AMY GOODMAN: I just remember when you were told, talking about the difference between white men and black men’s survival.
CORNEL WEST: Yeah. That hit me so hard. He looked me in my face.
AMY GOODMAN: This was the doctor?
CORNEL WEST: This is the doctor. And he said, “If you were a white man, you have a chance, an 80 percent chance of living. A black man, a 20 percent.” I said, “Race matters at that level? You’ve got to be kidding.” Prostate cancer, yes. I said, “What about the research?” They don’t have too many research papers on this issue. And I said, “Well, wait a minute. Black brothers dying like this, and they don’t have major scholarly research to find out why the differential?” You know, this is a major problem, and this is part of the issue of healthcare again.
I mean, I’m dealing with the depression of this rejection of the public option. What a joke! You’re going to get a bill through with no substance and poor people left dangling, working people left dangling, and a bonanza for the companies again? If that doesn’t reinforce the levels of cynicism, when you and I give our lives trying to call into question to get people to become active, if that doesn’t reinforce cynicism, what does? When do elites finally have to give substantive concessions to poor people and working people? The history of the human drama, right? Trying to preserve the dignity and decency of poor and working people.

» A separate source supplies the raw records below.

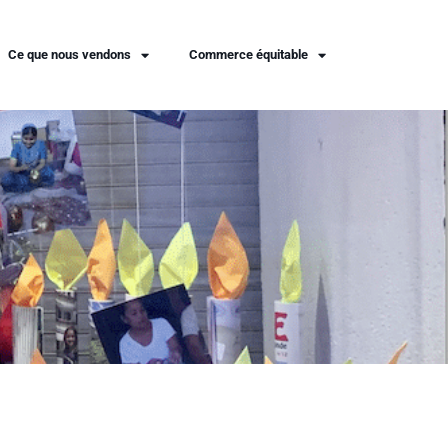
Ce que nous vendons
Commerce équitable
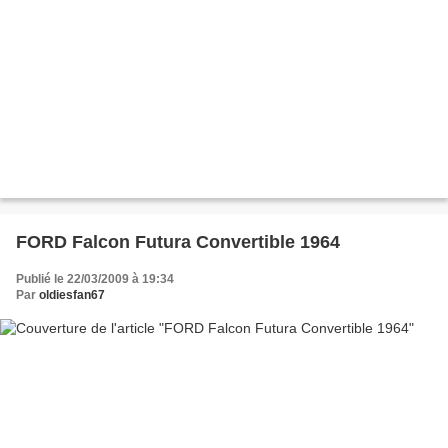
FORD Falcon Futura Convertible 1964
Publié le 22/03/2009 à 19:34
Par
oldiesfan67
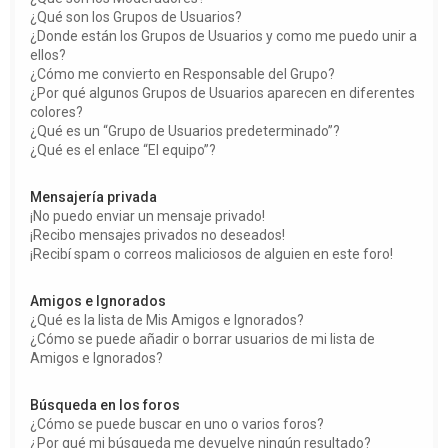
¿Qué son los Grupos de Usuarios?
¿Donde están los Grupos de Usuarios y como me puedo unir a
ellos?
¿Cómo me convierto en Responsable del Grupo?
¿Por qué algunos Grupos de Usuarios aparecen en diferentes
colores?
¿Qué es un “Grupo de Usuarios predeterminado”?
¿Qué es el enlace “El equipo”?
Mensajería privada
¡No puedo enviar un mensaje privado!
¡Recibo mensajes privados no deseados!
¡Recibí spam o correos maliciosos de alguien en este foro!
Amigos e Ignorados
¿Qué es la lista de Mis Amigos e Ignorados?
¿Cómo se puede añadir o borrar usuarios de mi lista de
Amigos e Ignorados?
Búsqueda en los foros
¿Cómo se puede buscar en uno o varios foros?
¿Por qué mi búsqueda me devuelve ningún resultado?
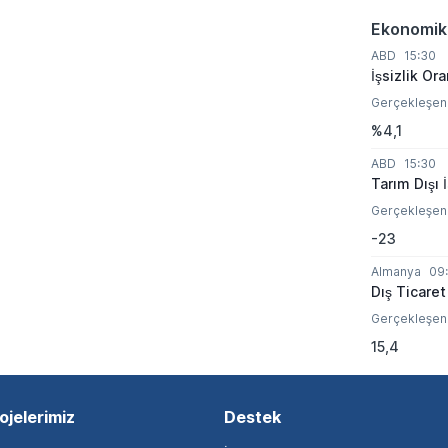
Ekonomik
ABD
15:30
İşsizlik Ora
Gerçekleşen
%4,1
ABD
15:30
Tarım Dışı 
Gerçekleşen
-23
Almanya
09
Dış Ticaret
Gerçekleşen
15,4
ojelerimiz
Destek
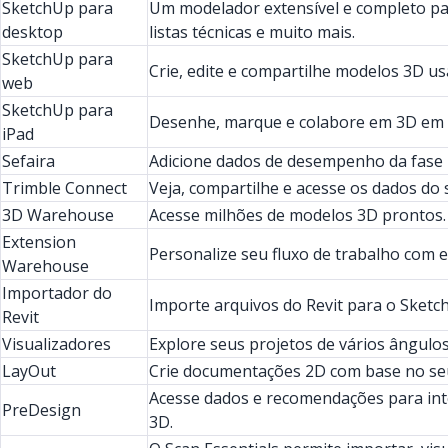
SketchUp para
Um modelador extensível e completo pa
desktop
listas técnicas e muito mais.
SketchUp para
Crie, edite e compartilhe modelos 3D u
web
SketchUp para
Desenhe, marque e colabore em 3D em 
iPad
Sefaira
Adicione dados de desempenho da fase in
Trimble Connect
Veja, compartilhe e acesse os dados do 
3D Warehouse
Acesse milhões de modelos 3D prontos.
Extension
Personalize seu fluxo de trabalho com e
Warehouse
Importador do
Importe arquivos do Revit para o Sketc
Revit
Visualizadores
Explore seus projetos de vários ângulos 
LayOut
Crie documentações 2D com base no se
Acesse dados e recomendações para int
PreDesign
3D.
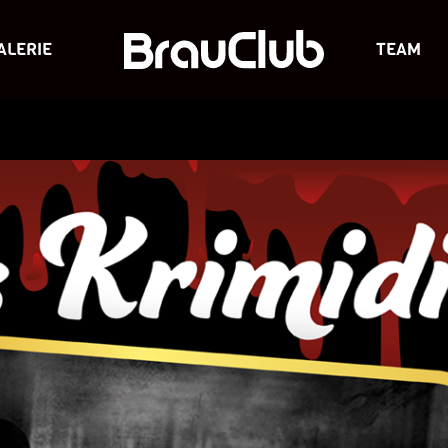
ALERIE
TEAM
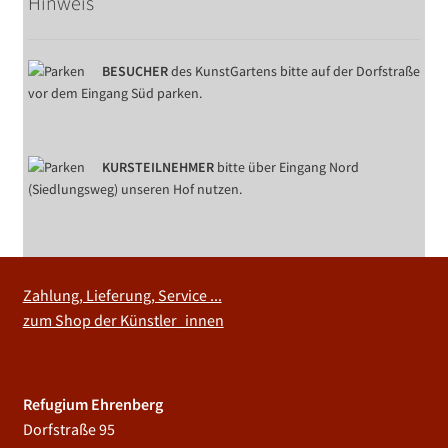
Hinweis
BESUCHER
des KunstGartens bitte auf der Dorfstraße
vor dem Eingang Süd parken.
KURSTEILNEHMER
bitte über Eingang Nord
(Siedlungsweg) unseren Hof nutzen.
Zahlung, Lieferung, Service ...
zum Shop der Künstler_innen
Refugium Ehrenberg
Dorfstraße 95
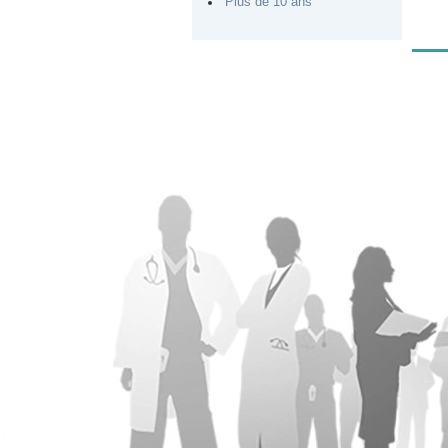
Plus de 10 ans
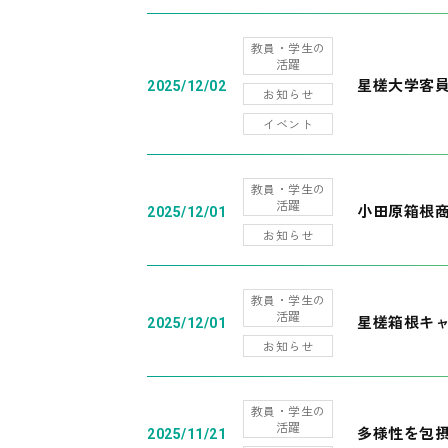
教員・学生の
活躍
星槎大学客
2025/12/02
お知らせ
イベント
教員・学生の
活躍
小田原箱根
2025/12/01
お知らせ
教員・学生の
活躍
星槎箱根キ
2025/12/01
お知らせ
教員・学生の
活躍
多様性を包摂
2025/11/21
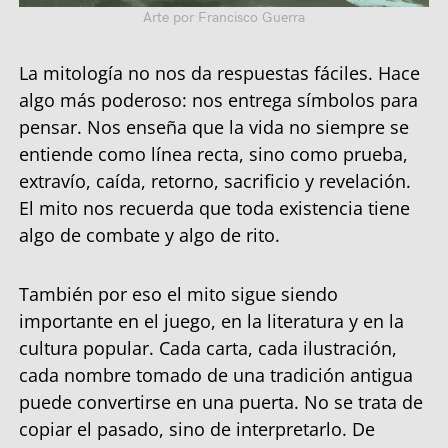
Arte por Francisco Guerra
La mitología no nos da respuestas fáciles. Hace
algo más poderoso: nos entrega símbolos para
pensar. Nos enseña que la vida no siempre se
entiende como línea recta, sino como prueba,
extravío, caída, retorno, sacrificio y revelación.
El mito nos recuerda que toda existencia tiene
algo de combate y algo de rito.
También por eso el mito sigue siendo
importante en el juego, en la literatura y en la
cultura popular. Cada carta, cada ilustración,
cada nombre tomado de una tradición antigua
puede convertirse en una puerta. No se trata de
copiar el pasado, sino de interpretarlo. De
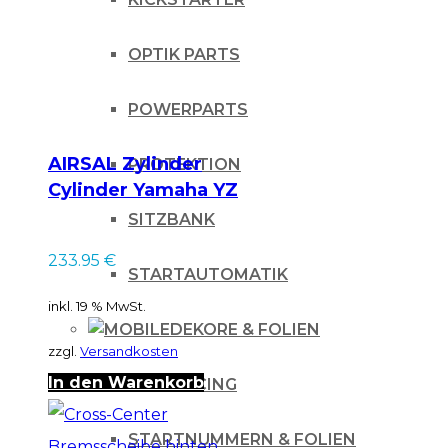
OPTIK PARTS
POWERPARTS
AIRSAL Zylinder
PROTEKTION
Cylinder Yamaha YZ
250F 2001-2013
SITZBANK
233.95
€
STARTAUTOMATIK
inkl. 19 % MwSt.
DEKORE & FOLIEN
zzgl.
Versandkosten
In den Warenkorb
IHLE-RACING
STARTNUMMERN & FOLIEN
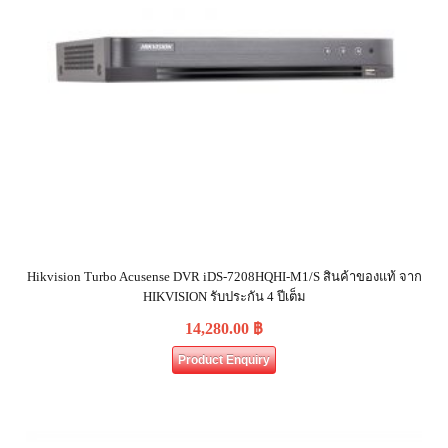
Hikvision Turbo Acusense DVR iDS-7208HQHI-M1/S สินค้าของแท้ จาก
HIKVISION รับประกัน 4 ปีเต็ม
14,280.00
฿
Product Enquiry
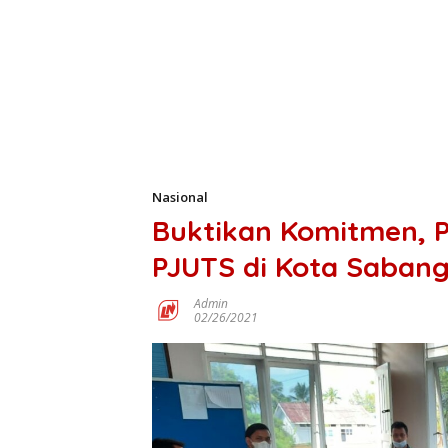
Nasional
Buktikan Komitmen, P
PJUTS di Kota Saban
Admin
02/26/2021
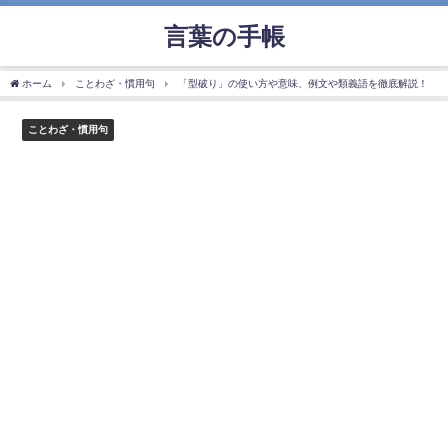
言葉の手帳
ホーム
ことわざ・慣用句
「型破り」の使い方や意味、例文や類義語を徹底解説！
ことわざ・慣用句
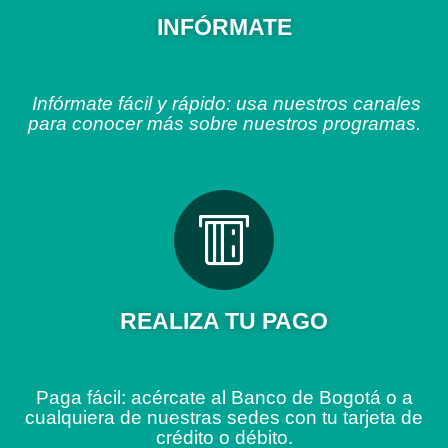
INFÓRMATE
Infórmate fácil y rápido: usa nuestros canales
para conocer más sobre nuestros programas.
REALIZA TU PAGO
Paga fácil: acércate al Banco de Bogotá o a
cualquiera de nuestras sedes con tu tarjeta de
crédito o débito.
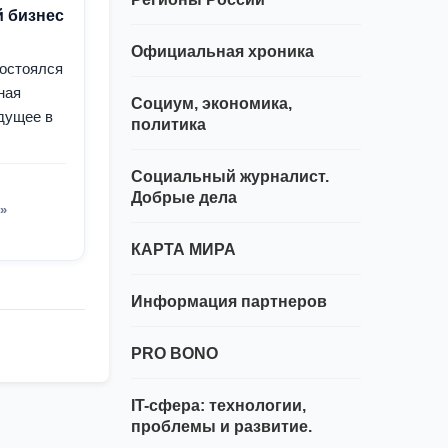
й бизнес
Официальная хроника
состоялся
ная
Социум, экономика,
удущее в
политика
Социальный журналист.
Добрые дела
»
КАРТА МИРА
Информация партнеров
PRO BONO
IT-сфера: технологии,
проблемы и развитие.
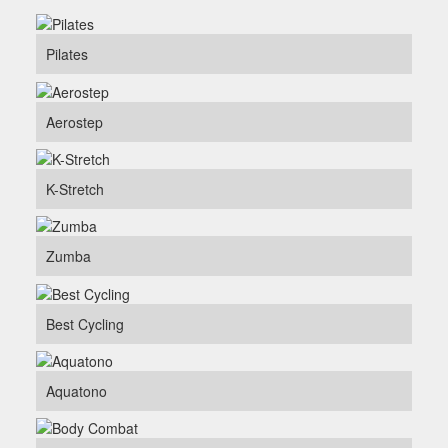
Pilates
Aerostep
K-Stretch
Zumba
Best Cycling
Aquatono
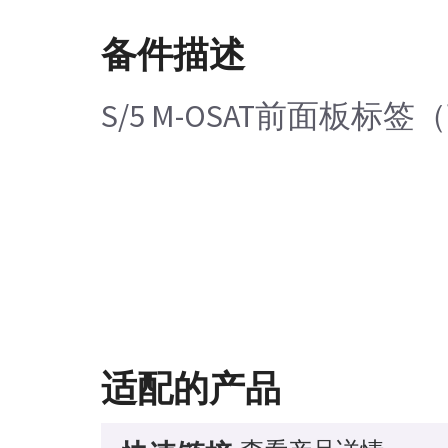
备件描述
S/5 M-OSAT前面板标
适配的产品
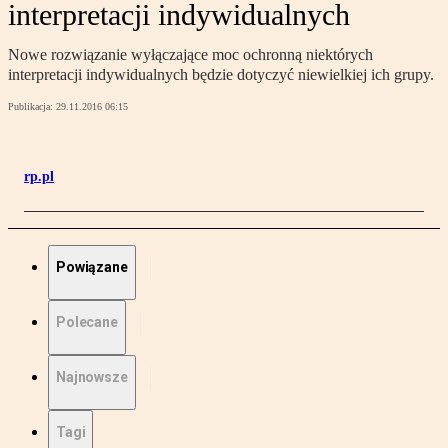
interpretacji indywidualnych
Nowe rozwiązanie wyłączające moc ochronną niektórych
interpretacji indywidualnych będzie dotyczyć niewielkiej ich grupy.
Publikacja:
29.11.2016 06:15
rp.pl
Powiązane
Polecane
Najnowsze
Tagi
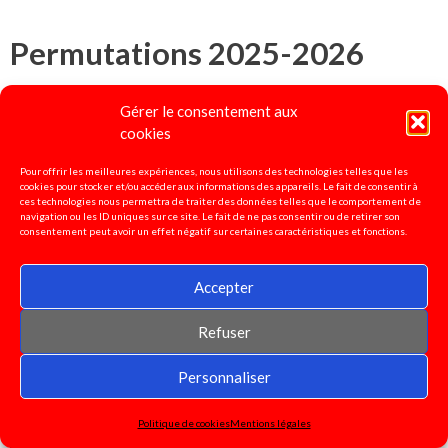
Permutations 2025-2026
Gérer le consentement aux
cookies
- Lien vers la carte des résultats des années
précédentes :
Carte résultats
Pour offrir les meilleures expériences, nous utilisons des technologies telles que les
cookies pour stocker et/ou accéder aux informations des appareils. Le fait de consentir à
ces technologies nous permettra de traiter des données telles que le comportement de
Calculateur de barème et fiche de suivi mis à
navigation ou les ID uniques sur ce site. Le fait de ne pas consentir ou de retirer son
consentement peut avoir un effet négatif sur certaines caractéristiques et fonctions.
disposition des départements par le Snudi
national :
https://fo-snudi.fr/permutations/
Accepter
- Lien vers la Note de service parue au
Refuser
BO spécial n° 39 du 16 octobre :
mouvement
Personnaliser
inter 2026
Politique de cookies
Mentions légales
- Lien vers les pièces justificatives à fournir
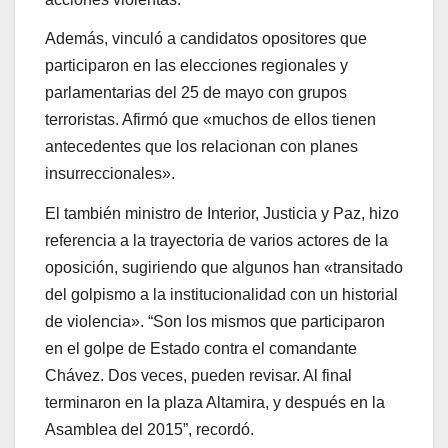
Además, vinculó a candidatos opositores que
participaron en las elecciones regionales y
parlamentarias del 25 de mayo con grupos
terroristas. Afirmó que «muchos de ellos tienen
antecedentes que los relacionan con planes
insurreccionales».
El también ministro de Interior, Justicia y Paz, hizo
referencia a la trayectoria de varios actores de la
oposición, sugiriendo que algunos han «transitado
del golpismo a la institucionalidad con un historial
de violencia». “Son los mismos que participaron
en el golpe de Estado contra el comandante
Chávez. Dos veces, pueden revisar. Al final
terminaron en la plaza Altamira, y después en la
Asamblea del 2015”, recordó.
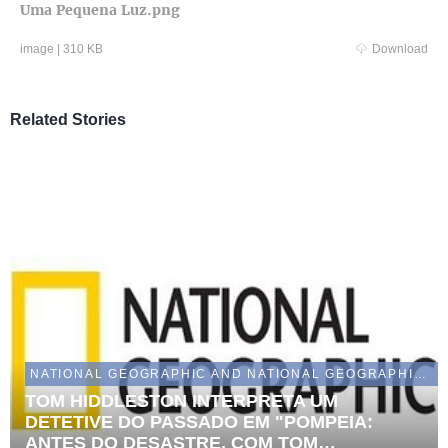
Uma Pequena Luz.png
image
|
310 KB
Download
Related Stories
NATIONAL GEOGRAPHIC AND NATIONAL GEOGRAPHIC WILD
TOM HIDDLESTON INTERPRETA UM
DETETIVE DO PASSADO EM "POMPEIA:
ANTES DO DESASTRE, COM TOM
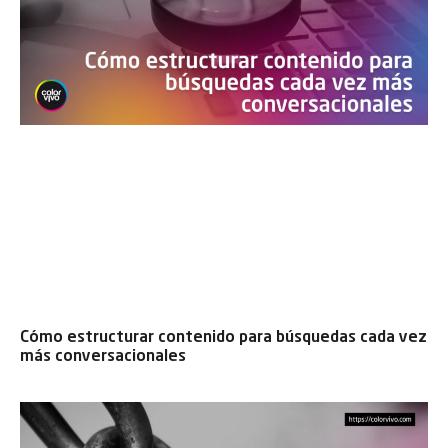
Cómo estructurar contenido para búsquedas cada vez
más conversacionales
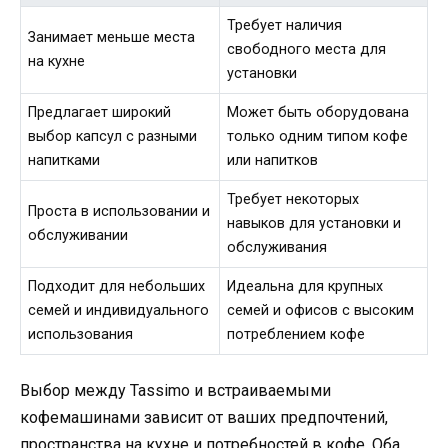
Требует наличия
Занимает меньше места
свободного места для
на кухне
установки
Предлагает широкий
Может быть оборудована
выбор капсул с разными
только одним типом кофе
напитками
или напитков
Требует некоторых
Проста в использовании и
навыков для установки и
обслуживании
обслуживания
Подходит для небольших
Идеальна для крупных
семей и индивидуального
семей и офисов с высоким
использования
потреблением кофе
Выбор между Tassimo и встраиваемыми
кофемашинами зависит от ваших предпочтений,
пространства на кухне и потребностей в кофе. Оба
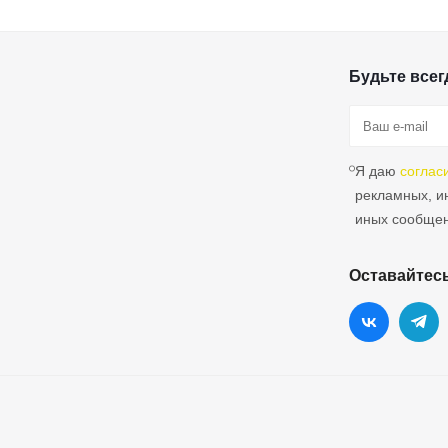
Будьте всегд
Я даю
соглас
рекламных, 
иных сообще
Оставайтесь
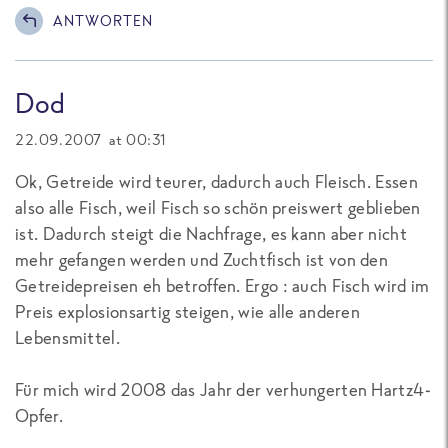
ANTWORTEN
Dod
22.09.2007 at 00:31
Ok, Getreide wird teurer, dadurch auch Fleisch. Essen
also alle Fisch, weil Fisch so schön preiswert geblieben
ist. Dadurch steigt die Nachfrage, es kann aber nicht
mehr gefangen werden und Zuchtfisch ist von den
Getreidepreisen eh betroffen. Ergo : auch Fisch wird im
Preis explosionsartig steigen, wie alle anderen
Lebensmittel.
Für mich wird 2008 das Jahr der verhungerten Hartz4-
Opfer.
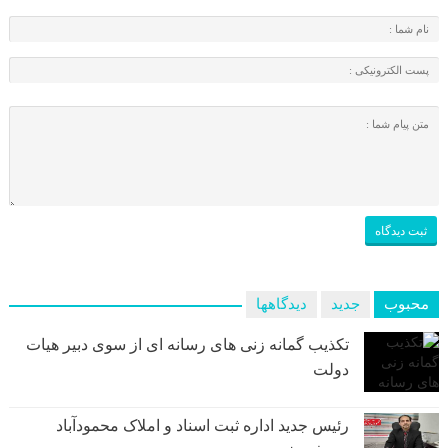
محبوب
جدید
دیدگاهها
تکذیب گمانه زنی های رسانه ای از سوی دبیر هیات
دولت
رئیس جدید اداره ثبت اسناد و املاک محمودآباد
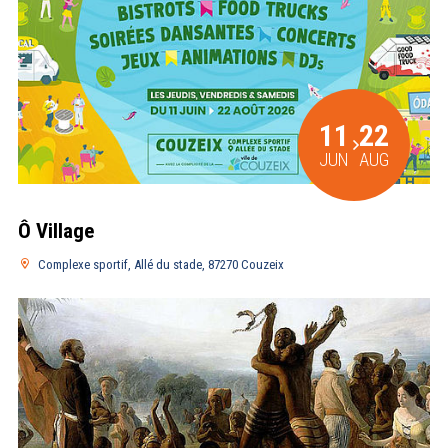
11
22
JUN
AUG
Ô Village
Complexe sportif, Allé du stade, 87270 Couzeix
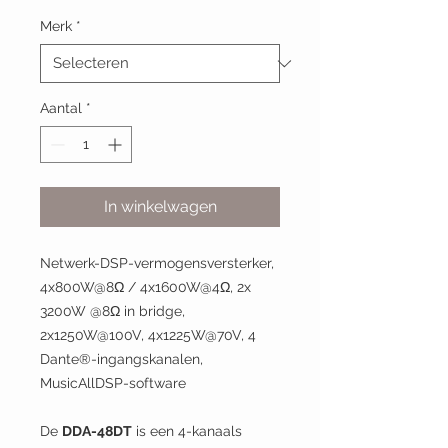
Merk
*
Aantal
*
In winkelwagen
Netwerk-DSP-vermogensversterker,
4x800W@8Ω / 4x1600W@4Ω, 2x
3200W @8Ω in bridge,
2x1250W@100V, 4x1225W@70V, 4
Dante®-ingangskanalen,
MusicAllDSP-software
De
DDA-48DT
is een 4-kanaals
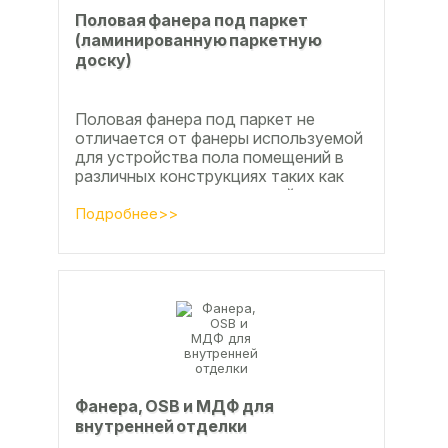
Половая фанера под паркет
(ламинированную паркетную
доску)
Половая фанера под паркет не
отличается от фанеры используемой
для устройства пола помещений в
различных конструкциях таких как
ламинат из ламинированной
паркетной доски, а так же...
Подробнее>>
Фанера, OSB и МДФ для
внутренней отделки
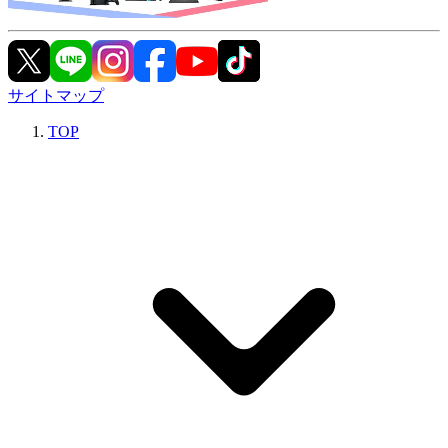
サイトマップ
TOP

And you say to yourself, well, you know, we’ve got to keep—keep at it. I’m deeply inspired by your example also, Sister Amy, I tell you that. You landed a long time. And this book very much is an attempt to touch one life. I would not have labored in vain in this book, if I can touch one life to get somebody to say, “I want to deal with the funk in my life. I want to generate a capacity to love in such a way that I promote justice, and I’m willing to pay a cost for truth, not just become tied into the powers that be, and duplicitous the forms of injustice.”